C’est une façon de laisser, comme toujours – ignoblement – le travail aux autres. Mais c’est mieux que de faire bondir un comédien cultivé, on ne sait jamais, avec une traduction aussi audacieuse que risquée.

Quand on trouve des titres de films américains célèbres, traduits en italien de façon tout à fait différente (Gioventù bruciata pour La Fureur de vivre - Rebel Without a Cause (Nicholas Ray, 1955).), il faut à tout prix retrouver le titre américain original. Si on ne pense pas tout de suite au titre en français, c’est là une source d’ennuis.

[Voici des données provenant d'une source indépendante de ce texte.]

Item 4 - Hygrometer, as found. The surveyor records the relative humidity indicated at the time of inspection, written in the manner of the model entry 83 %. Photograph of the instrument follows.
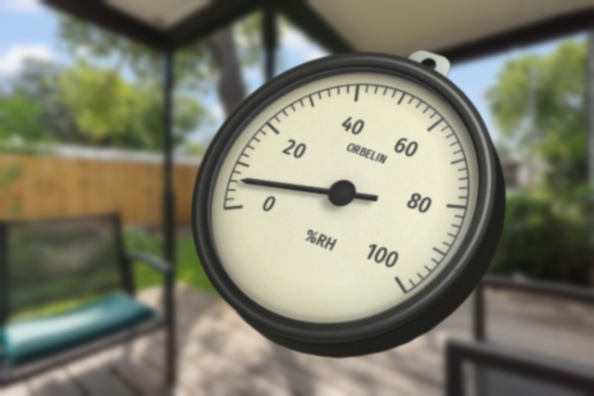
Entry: 6 %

Petite anecdote : L’Histoire du soldat

Un jour, on m’appelle pour me donner une pièce de théâtre à traduire en français. C’était à une époque où, n’ayant pas assez de scénarios, je traduisais n’importe quoi…

« Voilà, me dit-on – C’est La storia del soldato, de Ramuz. »

J’ai beau être analphabète, je fais remarquer que Ramuz l’a écrit en français. Et, en mon for intérieur, je pleure des larmes de douleur à l’idée de l’argent que je ne vais pas gagner, en disant qu’il vaut mieux reprendre le texte original.

« Non », me dit mon interlocuteur. « C’est X…, grand écrivain italien qui en a fait une adaptation. C’est sûrement très changé. »

Pas très convaincue tout de même, mais poussée par le besoin, j’accepte et même, je demande très cher, en pensant à tout le travail que ça allait me demander.

Je me mets aussitôt en chasse du texte de Ramuz. Dans tout Rome, pas une seule Histoire du soldat en français.

Je téléphone à Paris où on me la propose dans une édition des œuvres complètes de Ramuz, pour un prix fou, que je décline. Enfin, prête à me rendre chez l’écrivain italien, je fais une dernière tentative et je supplie une secrétaire du fonctionnaire RAI qui m’avait donné le travail de retrouver l’original du texte en français. Miracle. Il y avait une photocopie dont je m’empare.

Eh bien, je le jure, il n’y avait que deux lignes différentes. Je n’ai eu qu’à retaper dans la journée, en vérifiant au fur et à mesure. J’avais oublié que ce qu’on appelle pour un grand écrivain une « adaptation » n’est, pour nous autres minables, qu’une « traduction ». Et le grand écrivain aurait fait, en effet, une traduction remarquable.

Prise de scrupules – ça m’arrive –, j’ai hésité : devais-je le dire ? Mais ensuite, ma petite filouterie de surface et ma sagesse désabusée me l’ont déconseillé.